Particularly strong students who wish to carry out applied or theoretical research after ENSAI can benefit from the various facilities on offer during their studies: the possibility in their third year of following Master level 2 courses at universities with which ENSAI has concluded an agreement, thus enabling them to obtain a Masters’ and ENSAI engineering degree in tandem, privileged contact with university and Grande Ecole research laboratories and with the Center for Research in Economics and Statistics (CREST) that is part of the Grouping of National Economics and Statistics Schools (Groupe des Écoles Nationales d’Économie et Statistique). Students can also receive personalized supervision from a tutor specializing in the field of study in which they wish to conduct research, and may carry out their third-year internship in a research laboratory, etc.
Students are required to go on three internships during their studies in order to be awarded an ENSAI statistical engineering diploma. They are also required to spend a minimum of four weeks abroad, either as part of these internships, as a student in a foreign institution, or on a linguistic stay abroad.

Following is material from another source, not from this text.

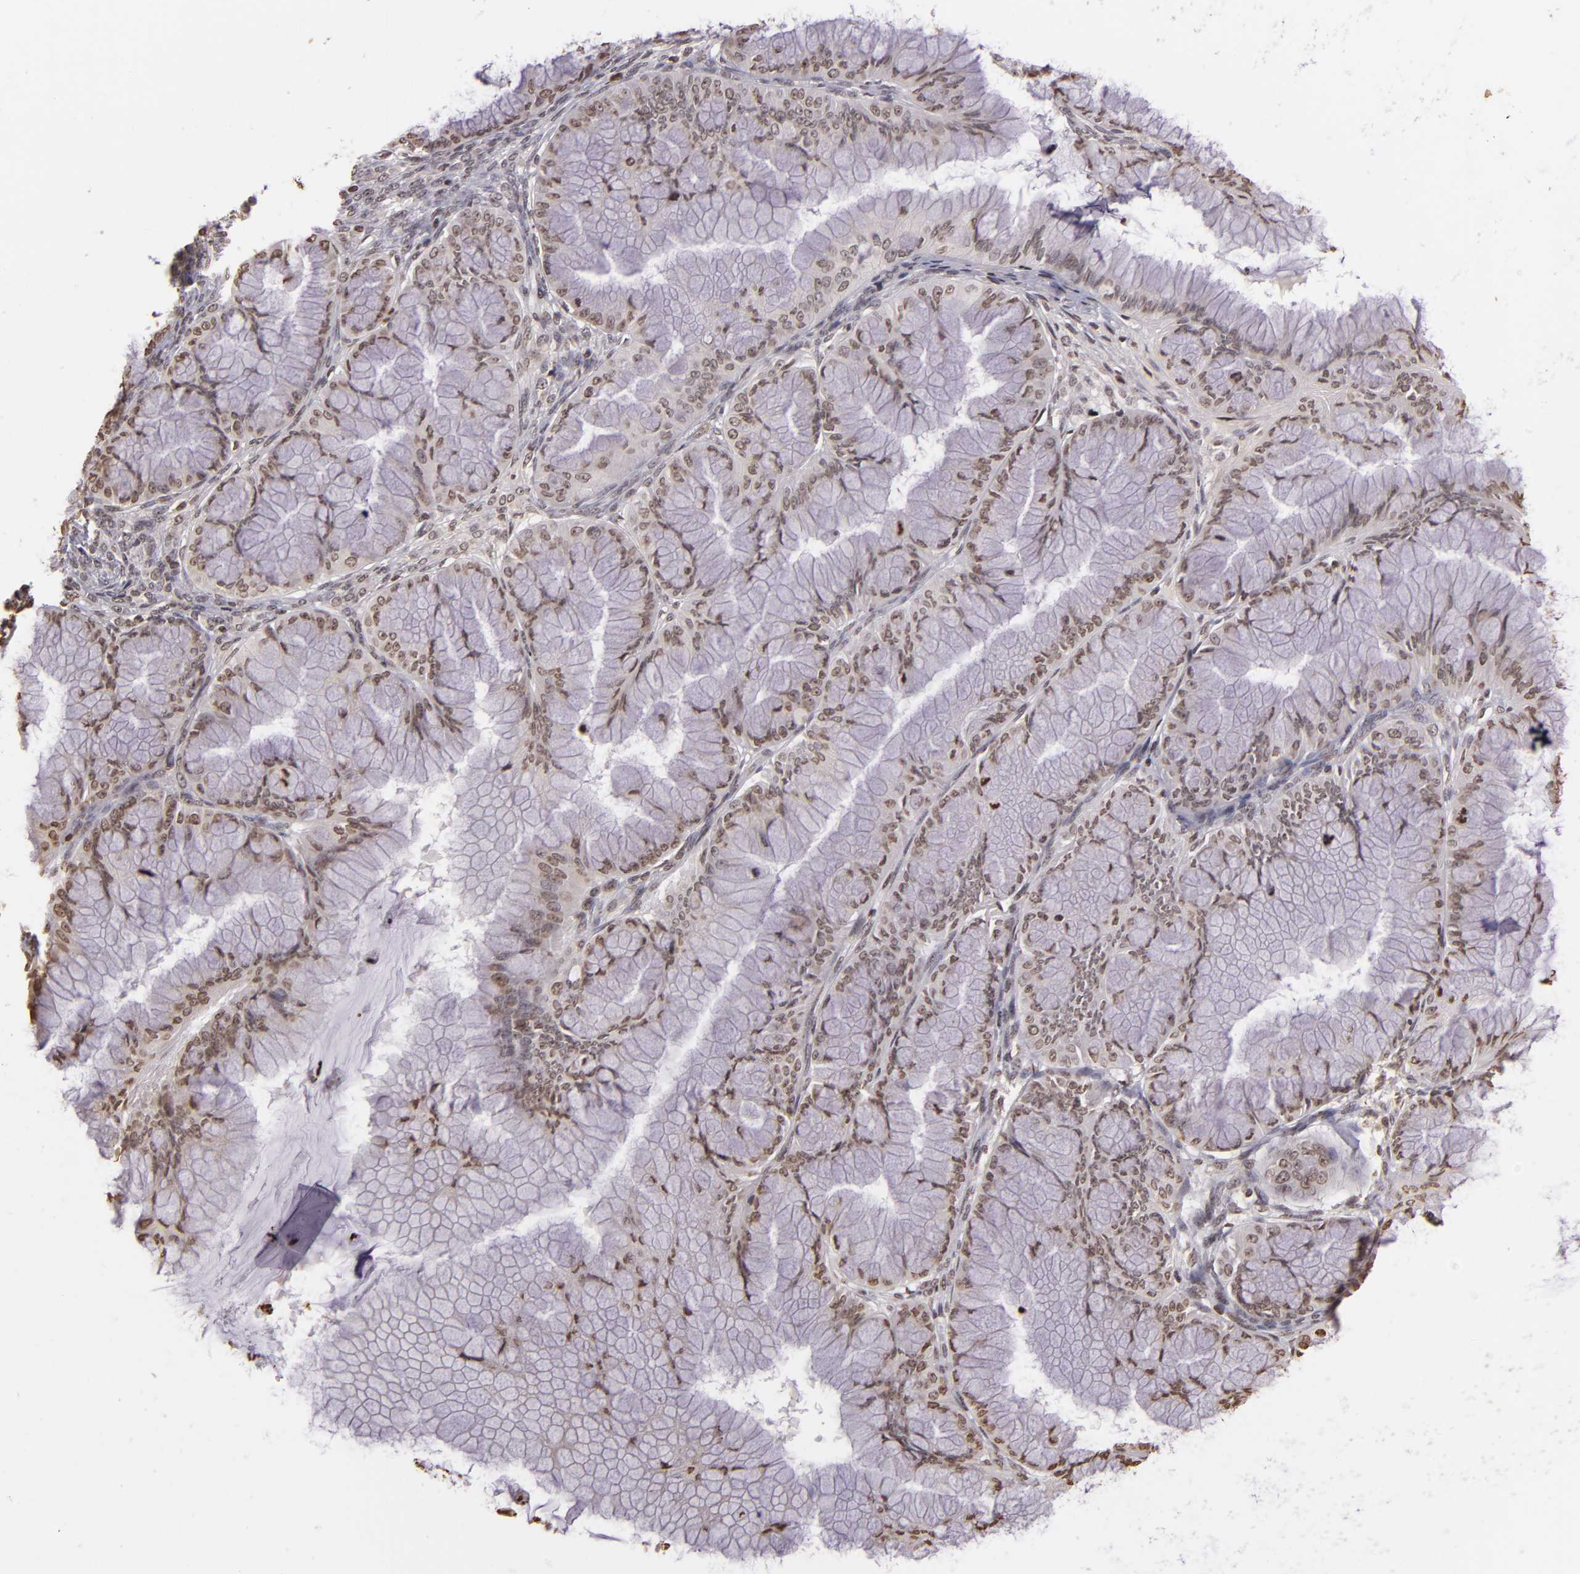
{"staining": {"intensity": "moderate", "quantity": ">75%", "location": "nuclear"}, "tissue": "ovarian cancer", "cell_type": "Tumor cells", "image_type": "cancer", "snomed": [{"axis": "morphology", "description": "Cystadenocarcinoma, mucinous, NOS"}, {"axis": "topography", "description": "Ovary"}], "caption": "A high-resolution micrograph shows IHC staining of ovarian mucinous cystadenocarcinoma, which exhibits moderate nuclear positivity in approximately >75% of tumor cells.", "gene": "THRB", "patient": {"sex": "female", "age": 63}}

At the end of their third year, students have to complete an end-of-studies internship of between twenty weeks and six months. It enables the students to apply what they have learned in their third year of specialized studies. This internship starts in April, and students write up a report on this period. They then have an oral defense in November. The jury, or panel, then decides whether or not to validate their internship on the basis of the report from the president of the jury.
Certain students can follow a course of study in a foreign university which counts as their third year. ENSAI has agreements with foreign institutions, and particularly through exchanges such as the UFA partnerships.
ENSAI students have also been known to independently complete their third year abroad at other institutions, and consequently return to ENSAI the following November for an oral examination of their year abroad. Neither of these possibilities is available to transfer students who arrive as second-year students.
Annual tuition fees (in 2018/2019) are €1,850 for statistical engineering students.
ENSAI awards scholarships to statistical engineering students on the basis of financial need.